What lines of the data below hold the string "Examples"? Copy each one out.

(PROVIDED DATA begins)

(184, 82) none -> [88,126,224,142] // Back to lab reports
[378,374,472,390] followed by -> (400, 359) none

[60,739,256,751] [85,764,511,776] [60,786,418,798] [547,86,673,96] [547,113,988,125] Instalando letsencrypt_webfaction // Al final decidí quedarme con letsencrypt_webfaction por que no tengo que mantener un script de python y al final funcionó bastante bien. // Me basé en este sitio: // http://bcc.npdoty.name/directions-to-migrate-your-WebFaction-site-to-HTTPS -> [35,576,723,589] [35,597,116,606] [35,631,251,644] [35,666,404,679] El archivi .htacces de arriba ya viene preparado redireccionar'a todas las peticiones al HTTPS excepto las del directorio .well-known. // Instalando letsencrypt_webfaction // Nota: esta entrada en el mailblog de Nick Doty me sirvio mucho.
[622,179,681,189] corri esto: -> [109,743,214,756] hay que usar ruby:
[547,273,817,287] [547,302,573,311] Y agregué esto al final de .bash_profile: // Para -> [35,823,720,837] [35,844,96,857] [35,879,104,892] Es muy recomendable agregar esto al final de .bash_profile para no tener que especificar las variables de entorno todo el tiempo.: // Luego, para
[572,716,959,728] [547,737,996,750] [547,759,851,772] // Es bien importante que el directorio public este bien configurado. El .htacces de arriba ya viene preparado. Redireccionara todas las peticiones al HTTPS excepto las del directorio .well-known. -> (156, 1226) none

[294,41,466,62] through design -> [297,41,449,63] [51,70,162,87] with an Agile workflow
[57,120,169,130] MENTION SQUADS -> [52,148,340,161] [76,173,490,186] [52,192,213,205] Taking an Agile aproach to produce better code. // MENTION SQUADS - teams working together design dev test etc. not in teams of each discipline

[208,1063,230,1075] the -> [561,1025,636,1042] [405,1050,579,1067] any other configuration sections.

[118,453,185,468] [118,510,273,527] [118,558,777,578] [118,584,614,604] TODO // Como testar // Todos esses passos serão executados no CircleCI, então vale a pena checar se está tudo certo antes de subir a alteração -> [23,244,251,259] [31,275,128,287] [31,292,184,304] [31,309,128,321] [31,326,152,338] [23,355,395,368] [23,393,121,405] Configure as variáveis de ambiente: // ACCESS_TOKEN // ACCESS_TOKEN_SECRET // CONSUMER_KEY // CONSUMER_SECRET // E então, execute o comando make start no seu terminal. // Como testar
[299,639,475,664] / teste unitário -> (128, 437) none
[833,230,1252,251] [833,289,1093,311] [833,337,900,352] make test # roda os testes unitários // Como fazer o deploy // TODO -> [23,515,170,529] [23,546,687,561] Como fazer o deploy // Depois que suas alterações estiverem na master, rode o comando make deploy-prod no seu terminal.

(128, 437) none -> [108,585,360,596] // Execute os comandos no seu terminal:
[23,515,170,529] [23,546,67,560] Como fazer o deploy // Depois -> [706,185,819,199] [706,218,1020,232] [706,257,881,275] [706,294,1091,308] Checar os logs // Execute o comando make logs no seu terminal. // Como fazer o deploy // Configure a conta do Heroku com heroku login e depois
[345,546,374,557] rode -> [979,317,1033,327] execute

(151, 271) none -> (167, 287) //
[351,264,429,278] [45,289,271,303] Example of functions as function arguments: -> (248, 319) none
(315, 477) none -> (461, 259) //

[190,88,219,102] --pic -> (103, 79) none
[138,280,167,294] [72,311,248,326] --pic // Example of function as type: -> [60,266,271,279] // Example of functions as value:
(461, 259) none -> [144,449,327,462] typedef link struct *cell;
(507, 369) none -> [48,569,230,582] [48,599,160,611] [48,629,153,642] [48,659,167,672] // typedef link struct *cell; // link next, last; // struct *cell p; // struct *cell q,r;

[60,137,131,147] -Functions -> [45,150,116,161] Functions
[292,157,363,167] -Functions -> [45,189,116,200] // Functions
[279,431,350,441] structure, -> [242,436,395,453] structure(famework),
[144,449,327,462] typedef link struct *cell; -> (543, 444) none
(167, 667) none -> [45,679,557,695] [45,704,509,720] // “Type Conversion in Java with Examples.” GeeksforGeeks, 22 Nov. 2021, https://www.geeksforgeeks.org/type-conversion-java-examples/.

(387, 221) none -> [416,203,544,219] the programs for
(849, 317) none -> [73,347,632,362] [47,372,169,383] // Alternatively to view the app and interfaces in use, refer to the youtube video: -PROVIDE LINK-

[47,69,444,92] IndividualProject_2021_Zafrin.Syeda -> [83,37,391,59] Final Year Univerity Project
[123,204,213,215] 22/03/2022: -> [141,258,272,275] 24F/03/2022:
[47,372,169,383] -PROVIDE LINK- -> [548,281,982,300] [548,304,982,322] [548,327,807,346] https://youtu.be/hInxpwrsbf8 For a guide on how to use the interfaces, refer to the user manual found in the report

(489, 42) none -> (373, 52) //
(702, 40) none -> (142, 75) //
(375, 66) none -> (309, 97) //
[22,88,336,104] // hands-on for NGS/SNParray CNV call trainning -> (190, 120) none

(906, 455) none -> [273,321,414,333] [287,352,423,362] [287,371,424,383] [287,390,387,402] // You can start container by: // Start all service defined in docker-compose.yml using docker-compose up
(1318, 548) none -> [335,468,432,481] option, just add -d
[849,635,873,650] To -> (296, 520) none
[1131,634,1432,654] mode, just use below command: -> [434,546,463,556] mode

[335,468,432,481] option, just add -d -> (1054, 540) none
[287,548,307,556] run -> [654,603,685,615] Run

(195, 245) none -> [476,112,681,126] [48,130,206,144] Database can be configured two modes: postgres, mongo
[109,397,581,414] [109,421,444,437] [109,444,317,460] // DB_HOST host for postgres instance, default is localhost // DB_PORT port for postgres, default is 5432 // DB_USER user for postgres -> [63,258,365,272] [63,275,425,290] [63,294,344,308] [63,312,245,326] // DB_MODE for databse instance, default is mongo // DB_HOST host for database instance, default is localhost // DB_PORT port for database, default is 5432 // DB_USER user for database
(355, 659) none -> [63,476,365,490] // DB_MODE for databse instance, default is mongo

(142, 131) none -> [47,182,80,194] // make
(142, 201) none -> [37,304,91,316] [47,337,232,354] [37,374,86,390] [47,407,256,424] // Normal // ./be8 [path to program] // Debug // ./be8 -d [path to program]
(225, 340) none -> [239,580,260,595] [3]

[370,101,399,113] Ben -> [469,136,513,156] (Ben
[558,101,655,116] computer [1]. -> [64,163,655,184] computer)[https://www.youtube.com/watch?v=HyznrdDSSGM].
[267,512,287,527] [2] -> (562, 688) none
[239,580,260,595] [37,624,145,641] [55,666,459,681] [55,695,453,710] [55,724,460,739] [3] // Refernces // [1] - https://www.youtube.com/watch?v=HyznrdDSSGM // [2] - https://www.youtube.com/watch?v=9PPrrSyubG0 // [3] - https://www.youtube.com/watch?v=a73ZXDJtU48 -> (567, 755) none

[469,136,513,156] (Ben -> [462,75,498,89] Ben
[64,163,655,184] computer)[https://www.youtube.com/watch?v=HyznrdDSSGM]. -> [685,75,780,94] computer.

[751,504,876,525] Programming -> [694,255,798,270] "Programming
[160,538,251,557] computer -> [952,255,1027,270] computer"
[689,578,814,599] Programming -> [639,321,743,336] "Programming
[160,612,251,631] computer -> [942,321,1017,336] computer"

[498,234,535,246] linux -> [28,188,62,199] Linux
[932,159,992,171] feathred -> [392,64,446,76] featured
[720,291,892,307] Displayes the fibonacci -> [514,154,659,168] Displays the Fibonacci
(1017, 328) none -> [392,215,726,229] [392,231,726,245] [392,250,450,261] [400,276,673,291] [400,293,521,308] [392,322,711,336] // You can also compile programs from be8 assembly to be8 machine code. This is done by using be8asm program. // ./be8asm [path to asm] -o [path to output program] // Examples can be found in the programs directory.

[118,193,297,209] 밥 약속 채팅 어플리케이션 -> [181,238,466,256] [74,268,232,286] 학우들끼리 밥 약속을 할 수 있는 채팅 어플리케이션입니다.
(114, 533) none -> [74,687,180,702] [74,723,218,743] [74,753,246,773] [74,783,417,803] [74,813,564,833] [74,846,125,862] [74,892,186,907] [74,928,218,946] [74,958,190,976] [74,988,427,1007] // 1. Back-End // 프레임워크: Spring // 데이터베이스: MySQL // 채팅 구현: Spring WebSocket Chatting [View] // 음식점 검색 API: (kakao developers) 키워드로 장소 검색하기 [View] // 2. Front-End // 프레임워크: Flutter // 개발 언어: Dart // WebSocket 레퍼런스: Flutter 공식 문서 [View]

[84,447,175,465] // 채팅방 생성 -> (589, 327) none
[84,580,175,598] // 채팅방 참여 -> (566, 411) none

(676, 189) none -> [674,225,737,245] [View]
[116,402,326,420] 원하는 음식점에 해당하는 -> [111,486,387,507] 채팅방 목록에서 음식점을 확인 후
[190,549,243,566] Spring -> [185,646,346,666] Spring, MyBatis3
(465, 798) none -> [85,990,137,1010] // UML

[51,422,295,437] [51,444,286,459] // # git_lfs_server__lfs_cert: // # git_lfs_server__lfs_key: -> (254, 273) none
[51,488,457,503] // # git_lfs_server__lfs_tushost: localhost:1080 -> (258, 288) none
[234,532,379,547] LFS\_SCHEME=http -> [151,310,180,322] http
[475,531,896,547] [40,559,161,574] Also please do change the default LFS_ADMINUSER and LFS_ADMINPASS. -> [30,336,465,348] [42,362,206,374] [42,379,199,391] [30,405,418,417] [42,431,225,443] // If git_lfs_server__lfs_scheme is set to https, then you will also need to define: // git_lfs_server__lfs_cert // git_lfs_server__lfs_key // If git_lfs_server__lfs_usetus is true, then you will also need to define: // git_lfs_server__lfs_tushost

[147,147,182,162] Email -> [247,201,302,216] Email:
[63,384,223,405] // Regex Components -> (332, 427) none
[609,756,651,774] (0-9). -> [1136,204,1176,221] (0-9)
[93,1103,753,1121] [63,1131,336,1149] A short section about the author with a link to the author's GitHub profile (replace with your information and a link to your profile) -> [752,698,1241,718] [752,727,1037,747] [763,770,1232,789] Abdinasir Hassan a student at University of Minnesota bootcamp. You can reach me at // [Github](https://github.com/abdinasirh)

(PROVIDED DATA ends)

(SOLUTION TO THIS PROBLEM):
(167, 667) none -> [45,679,557,695] [45,704,509,720] // “Type Conversion in Java with Examples.” GeeksforGeeks, 22 Nov. 2021, https://www.geeksforgeeks.org/type-conversion-java-examples/.
(1017, 328) none -> [392,215,726,229] [392,231,726,245] [392,250,450,261] [400,276,673,291] [400,293,521,308] [392,322,711,336] // You can also compile programs from be8 assembly to be8 machine code. This is done by using be8asm program. // ./be8asm [path to asm] -o [path to output program] // Examples can be found in the programs directory.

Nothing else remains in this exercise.